Large Language Models for In-Context Student Modeling: Synthesizing Student's Behavior in Visual Programming
Manh Hung Nguyen, Sebastian Tschiatschek, Adish Singla
TL;DR
The paper addresses modeling student behavior in open-ended domains by enabling synthesis of a student’s target-task attempt from observed reference-task behavior. It introduces LLM-SS, a perturbation-based, in-context learning framework that leverages domain-specific fine-tuning to inject expert knowledge and infer student misconceptions, producing synthesized attempts $\widehat{C}^{\textsc{stu}}_{T^{\textnormal{tar}}}$. Formal problem setup includes a two-step process over task spaces $\mathbb{T}$ and $\mathbb{C}$ with a quality rubric $Q_{\text{stu}}$, $Q_{\text{task}}$, and $Q_{\text{overall}} = Q_{\text{stu}} \times Q_{\text{task}}$, demonstrated on the HoCMaze/StudentSyn benchmark. Experimental results show that fine-tuned LLMs substantially improve synthesis quality over NeurSS and, in some cases, approach human tutor performance, highlighting the framework’s potential to scale in-context student modeling without heavy training pipelines.
Abstract
Student modeling is central to many educational technologies as it enables predicting future learning outcomes and designing targeted instructional strategies. However, open-ended learning domains pose challenges for accurately modeling students due to the diverse behaviors and a large space of possible misconceptions. To approach these challenges, we explore the application of large language models (LLMs) for in-context student modeling in open-ended learning domains. More concretely, given a particular student's attempt on a reference task as observation, the objective is to synthesize the student's attempt on a target task. We introduce a novel framework, LLM for Student Synthesis (LLM-SS), that leverages LLMs for synthesizing a student's behavior.
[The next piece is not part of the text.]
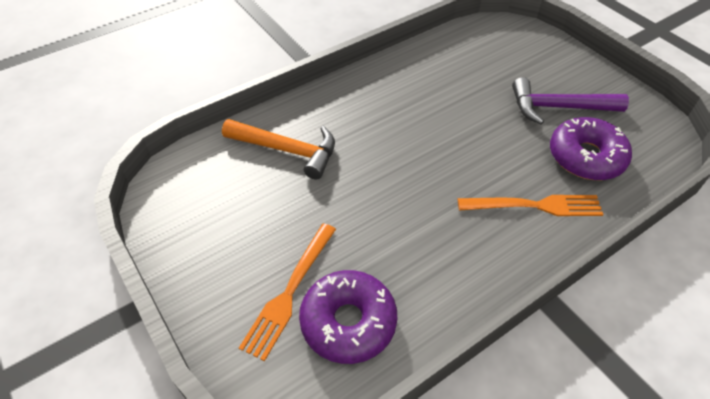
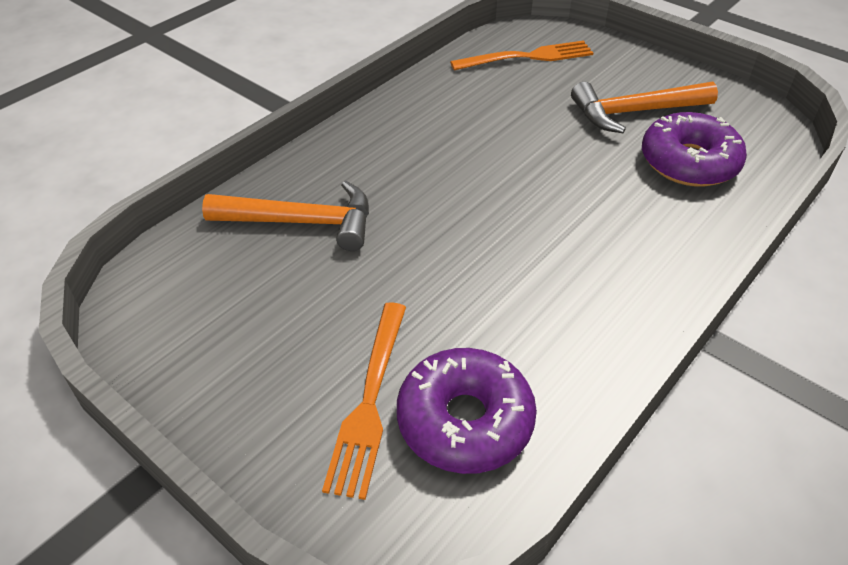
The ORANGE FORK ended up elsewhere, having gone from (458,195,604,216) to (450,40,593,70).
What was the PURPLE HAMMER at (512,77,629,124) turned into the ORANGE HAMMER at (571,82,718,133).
Our framework can be combined with different LLMs; moreover, we fine-tune LLMs to boost their student modeling capabilities. We instantiate several methods based on LLM-SS framework and evaluate them using an existing benchmark, StudentSyn, for student attempt synthesis in a visual programming domain. Experimental results show that our methods perform significantly better than the baseline method NeurSS provided in the StudentSyn benchmark. Furthermore, our method using a fine-tuned version of the GPT-3.5 model is significantly better than using the base GPT-3.5 model and gets close to human tutors' performance.